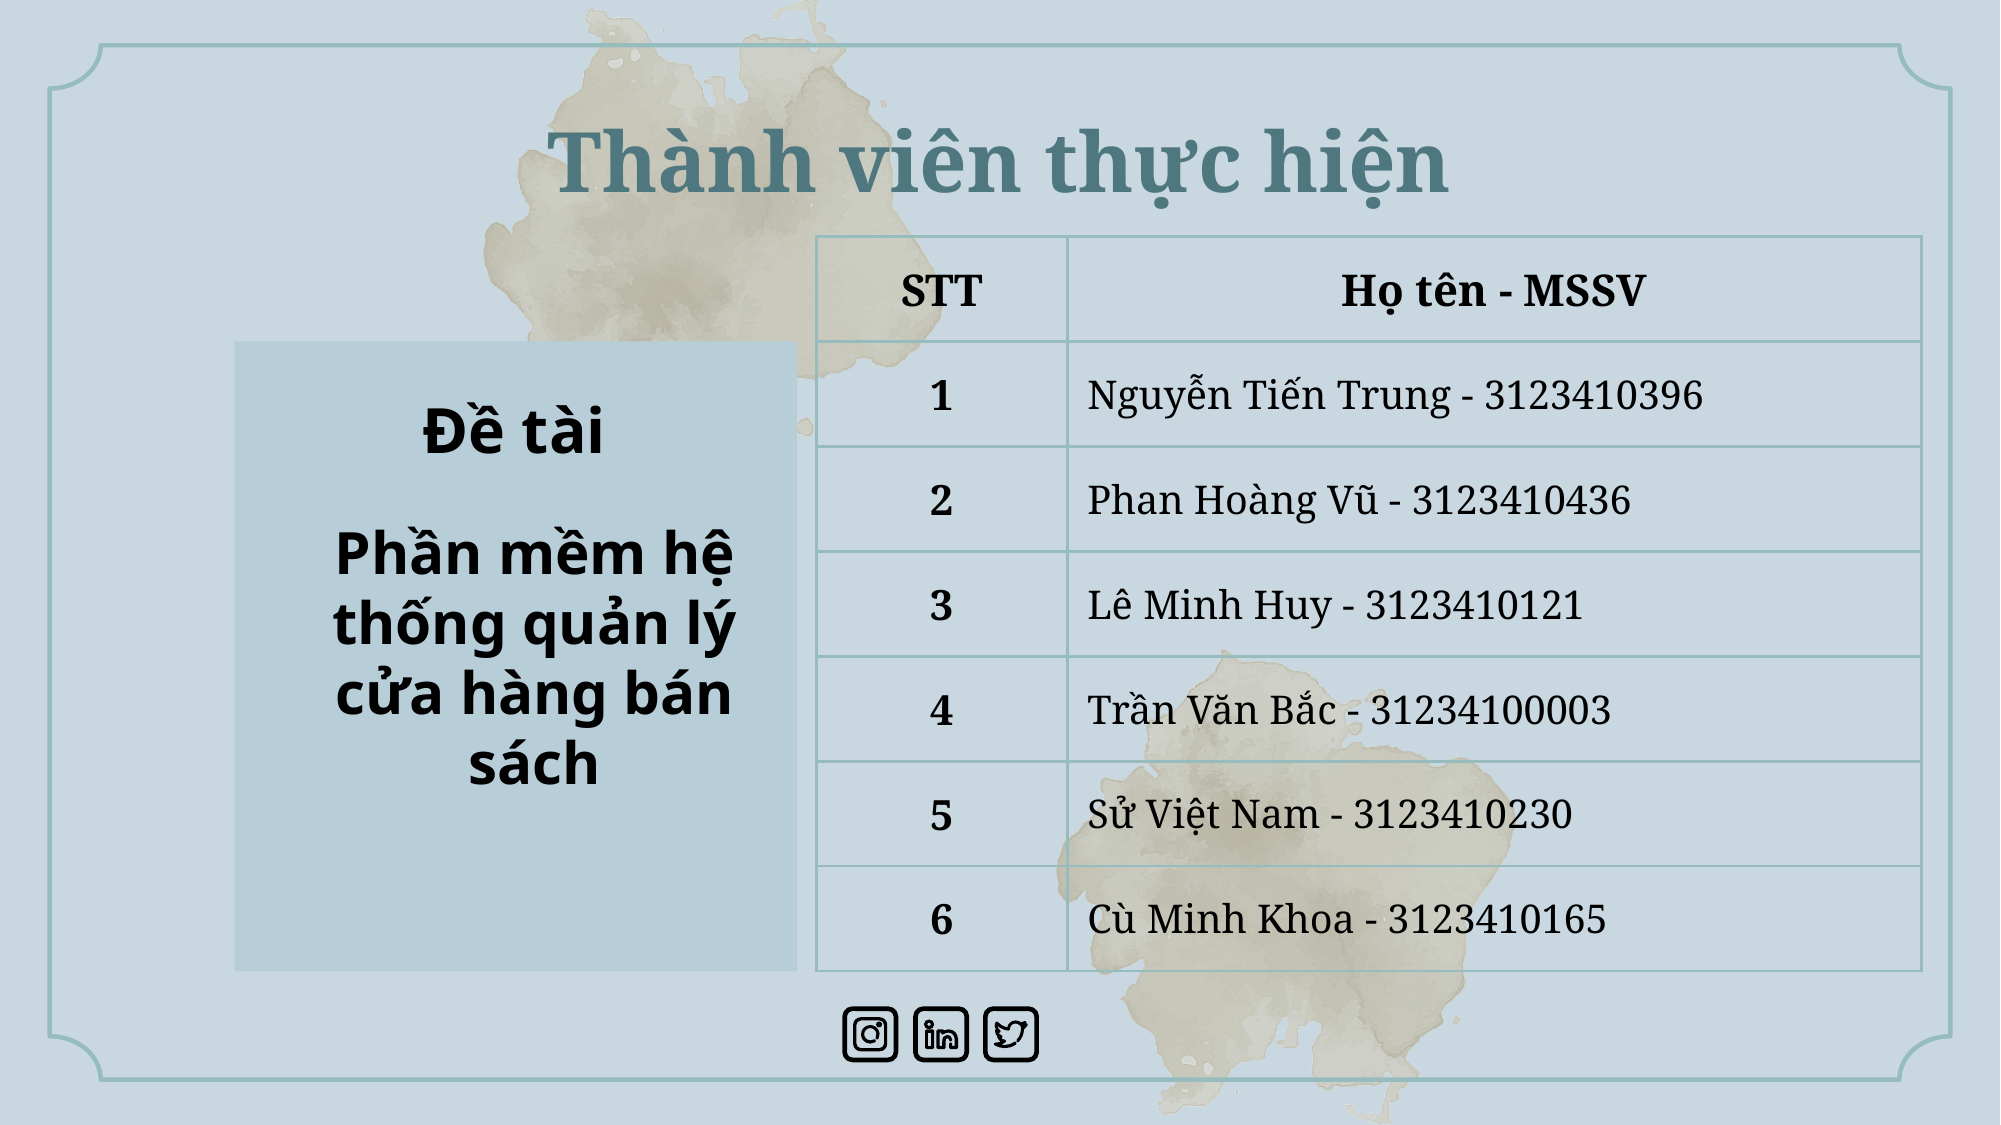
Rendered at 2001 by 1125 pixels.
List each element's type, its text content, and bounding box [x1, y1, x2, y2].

title Thành viên thực hiện [156, 118, 1844, 199]
table_cell 1 [818, 343, 1066, 445]
text_box Phần mềm hệ thống quản lý cửa hàng bán sách [305, 420, 764, 893]
table_cell 5 [818, 763, 1066, 865]
text_box Đề tài [284, 370, 744, 491]
table_cell 6 [818, 867, 1066, 970]
table_cell 2 [818, 448, 1066, 550]
table_header Họ tên - MSSV [1069, 238, 1920, 340]
table_cell Nguyễn Tiến Trung - 3123410396 [1069, 343, 1920, 445]
table_cell Cù Minh Khoa - 3123410165 [1069, 867, 1920, 970]
table_cell Lê Minh Huy - 3123410121 [1069, 553, 1920, 655]
table_cell Trần Văn Bắc - 31234100003 [1069, 658, 1920, 760]
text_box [844, 1008, 1037, 1061]
table_cell 3 [818, 553, 1066, 655]
table_cell Phan Hoàng Vũ - 3123410436 [1069, 448, 1920, 550]
table_cell 4 [818, 658, 1066, 760]
table_cell Sử Việt Nam - 3123410230 [1069, 763, 1920, 865]
table_header STT [818, 238, 1066, 340]
text_box [234, 341, 797, 972]
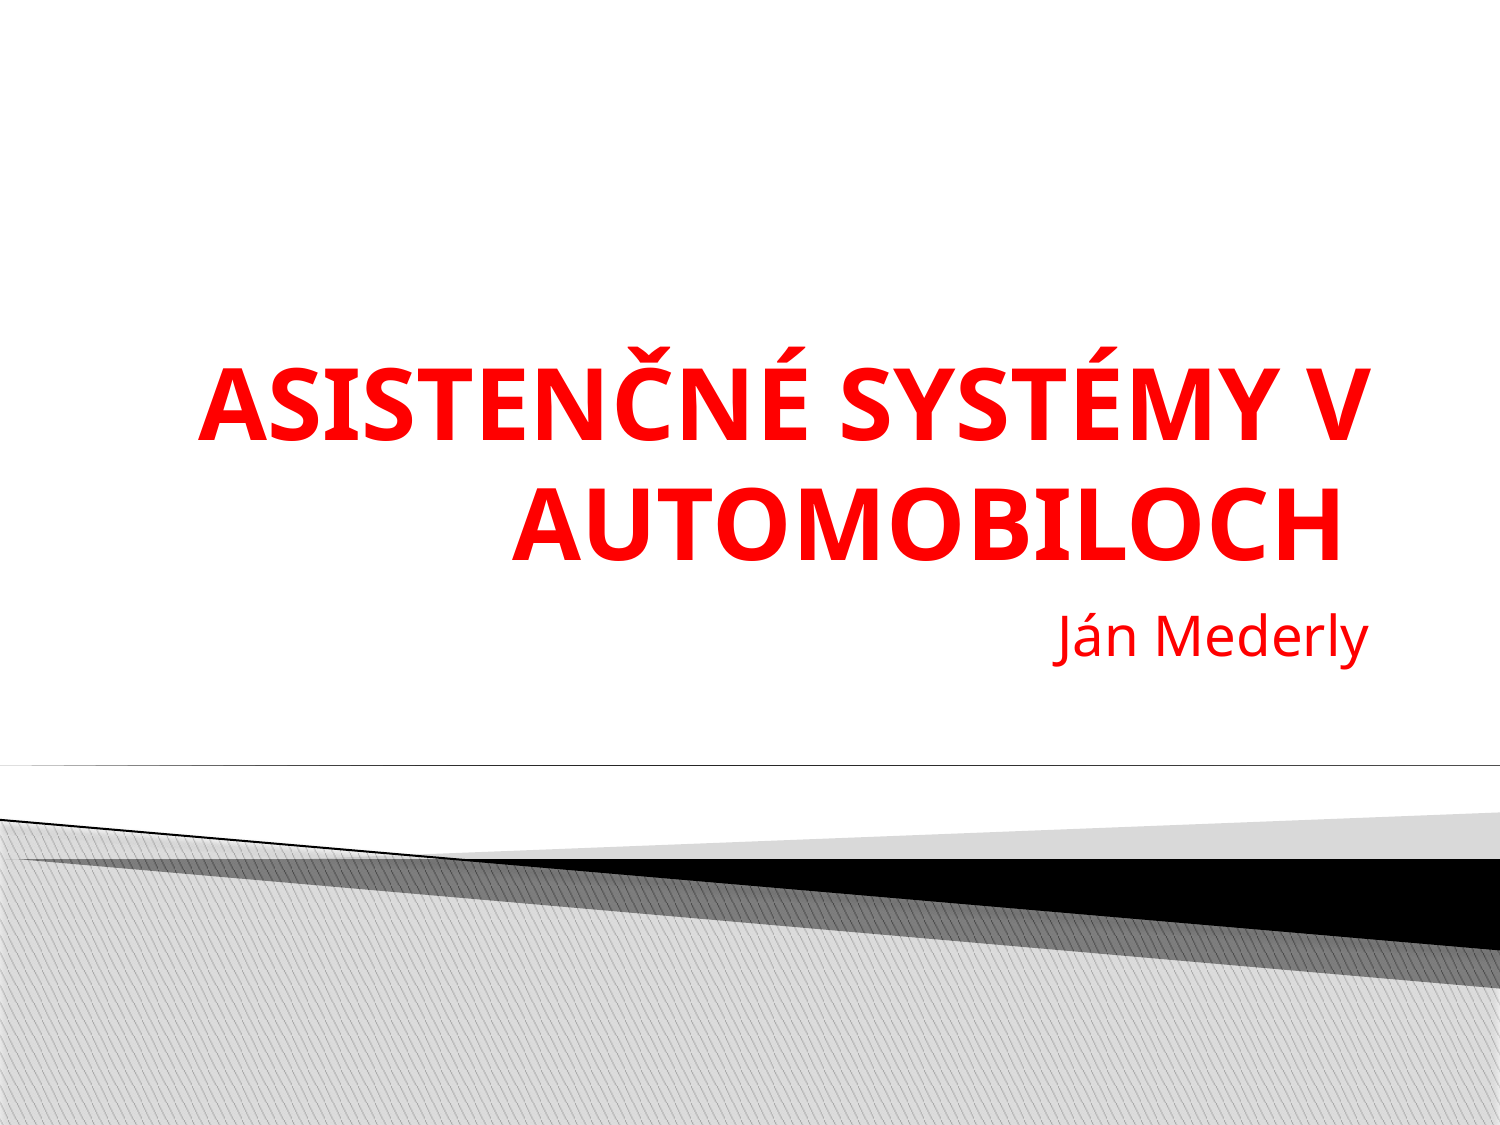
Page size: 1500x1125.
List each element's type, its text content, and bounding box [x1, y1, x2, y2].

title ASISTENČNÉ SYSTÉMY V AUTOMOBILOCH [112, 287, 1388, 588]
picture [5, 859, 1500, 989]
subtitle Ján Mederly [112, 592, 1388, 790]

⁂

YOUR INSTRUCTIONS.
Where a line contains "text_box [844, 1008, 1037, 1061]", begin there and set down exactly each line through the end of the data above, omitting any pictures.

SOLUTION FOR THIS PROBLEM.
text_box [844, 1008, 1037, 1061]
table_cell 3 [818, 553, 1066, 655]
table_cell Phan Hoàng Vũ - 3123410436 [1069, 448, 1920, 550]
table_cell 4 [818, 658, 1066, 760]
table_cell Sử Việt Nam - 3123410230 [1069, 763, 1920, 865]
table_header STT [818, 238, 1066, 340]
text_box [234, 341, 797, 972]
Page size: 1500x1125.
List each element's type, its text content, and bounding box [x1, y1, x2, y2].

title ASISTENČNÉ SYSTÉMY V AUTOMOBILOCH [112, 287, 1388, 588]
picture [5, 859, 1500, 989]
subtitle Ján Mederly [112, 592, 1388, 790]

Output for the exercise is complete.